RECORDS SHOWN.
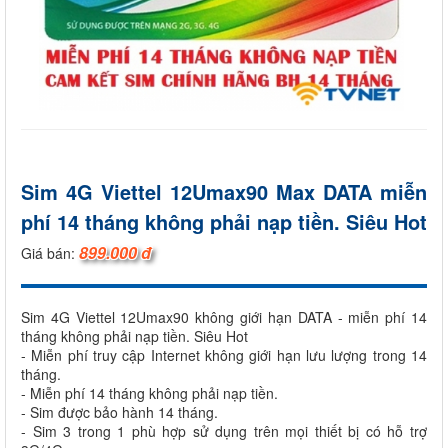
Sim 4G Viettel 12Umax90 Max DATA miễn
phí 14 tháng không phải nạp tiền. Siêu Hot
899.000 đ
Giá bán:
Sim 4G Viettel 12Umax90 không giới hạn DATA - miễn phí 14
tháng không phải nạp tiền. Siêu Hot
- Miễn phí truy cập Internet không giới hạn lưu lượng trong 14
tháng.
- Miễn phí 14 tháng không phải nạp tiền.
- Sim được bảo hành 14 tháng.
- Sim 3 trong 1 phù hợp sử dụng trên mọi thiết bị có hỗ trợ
---
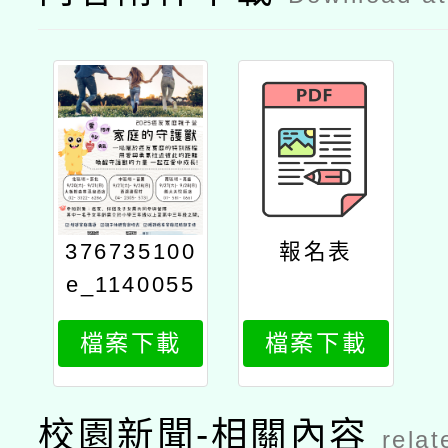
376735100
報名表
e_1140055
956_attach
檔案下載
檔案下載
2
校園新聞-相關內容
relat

EXERCISE REQUIREMENTS. The answer must consist of each line in the entries above that includes "DATA".

EXPECTED OUTPUT.
Sim 4G Viettel 12Umax90 Max DATA miễn
Sim 4G Viettel 12Umax90 không giới hạn DATA - miễn phí 14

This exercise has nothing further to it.